(Exercise brief)
Turn the listing below into a numbered list with one line per item, skipping blank lines and leaving out the pictures.

(Data for the task)
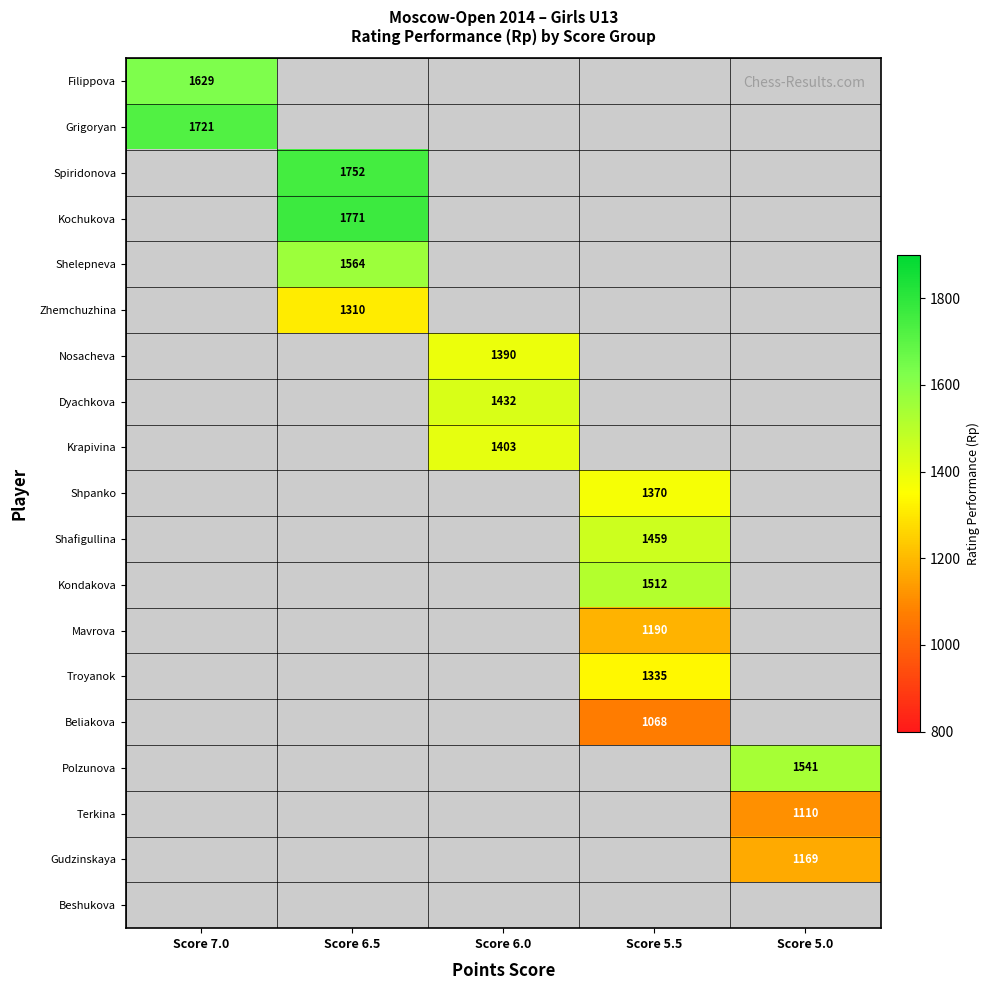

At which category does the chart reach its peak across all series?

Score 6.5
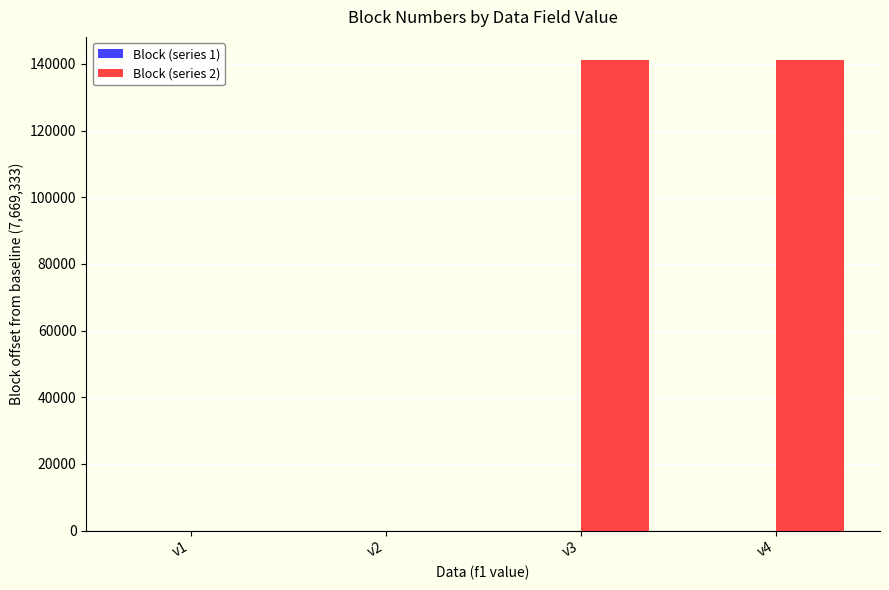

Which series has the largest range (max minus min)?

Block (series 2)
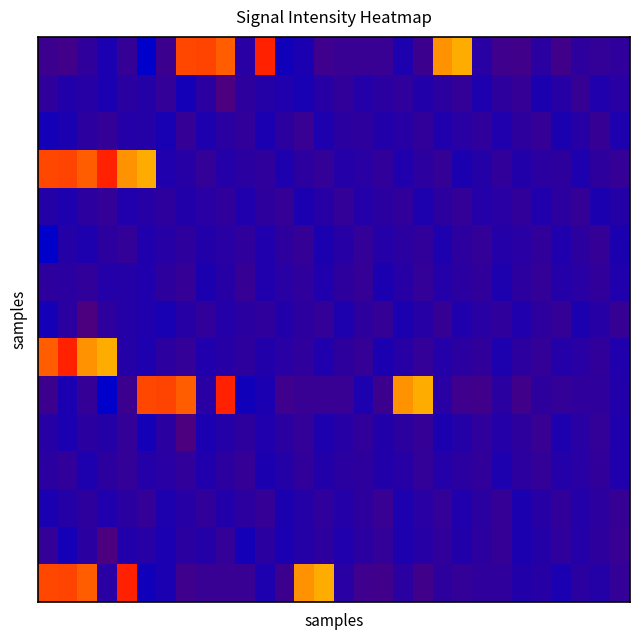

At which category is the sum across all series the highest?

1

(Answer)
1. At which category does the chart reach its peak across all series?
2. Score 6.5
3. Which series has the largest range (max minus min)?
4. Block (series 2)
5. At which category is the sum across all series the highest?
6. 1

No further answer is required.